The policymakers recognize that anti-corruption activities are largely limited to isolated actions and campaigns and formulaic statements in the media. The Internet is under-utilized. In addition, the existing information field is not always conducive to creating an atmosphere of zero tolerance for corruption.

The text also draws attention to the fact that at the legislative level violation of norms and rules of professional ethics have not been delineated from actual corruption offenses. This "distorts the real picture of propensity for corruption, prevents the concentration of state efforts on acute directions in the fight against corruption and leads to an increase in corruption rating of the country."

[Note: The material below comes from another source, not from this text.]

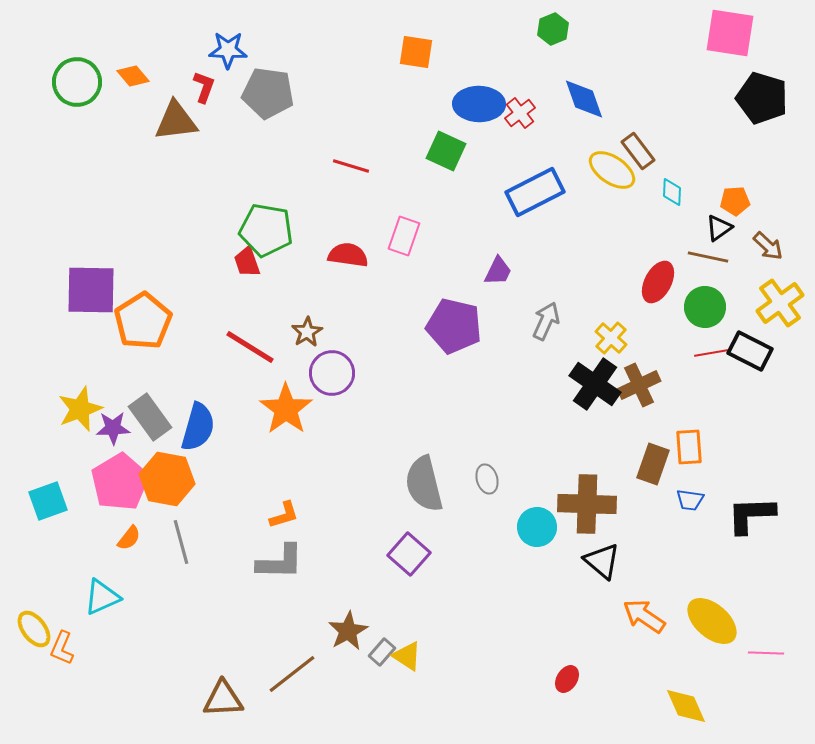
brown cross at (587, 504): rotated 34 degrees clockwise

With this, there is no clear distinction between the levels of corruption and penalties for engaging in them.

The documents stresses that the government will continue creating conditions under which the use of official powers for personal gain will be unprofitable and impossible.

For example, it is proposed to undertake gradual, regular wage increases of state apparatus designed to improve social well-being of civil servants, serving as an incentive for carrying out duties in a fair and equitable manner.

Another important measure envisioned is the obligation of public servants to declare not only their incomes but also their spendings. In the future, such a declaration will be extended to the entire population, which is supposed to have a positive impact on the rule of law and transparency in the public service.

In general, the key points of the strategy include: forming an anti-corruption culture; fighting corruption in the public service, in the quasi-public and private sectors; introducing the institute of public control; preventing corruption in the judiciary and law enforcement bodies; developing international cooperation in fighting corruption; and monitoring the progress of the program.

The strategy aims at making the procedure of obtaining public services simpler and more transparent. In this regard, a number of government functions will be gradually transferred to the private sector and self-regulatory organizations.

In general, the principle of transparency is a key factor in the fight against corruption and therefore the work on its implementation will be carried out on a regular, systematic basis, including by monitoring the quality and accessibility of public service delivery. The volume of services provided to the public in electronic format will grow, including in the real of issuance of permits.

In addition, an institute of public control will be introduced. This requires not only the activation of civil society, but also the appropriate legal regulation. Adoption of the law "On public control" will first create an integrated system of civilian control by regulatory fixing the basic rules of its organization and implementation.

Importantly, the program stresses that an important factor in a successful fight against corruption is the ability of citizens to participate directly in solving local issues. This will be facilitated by the adoption of a law providing for the empowerment of local governance.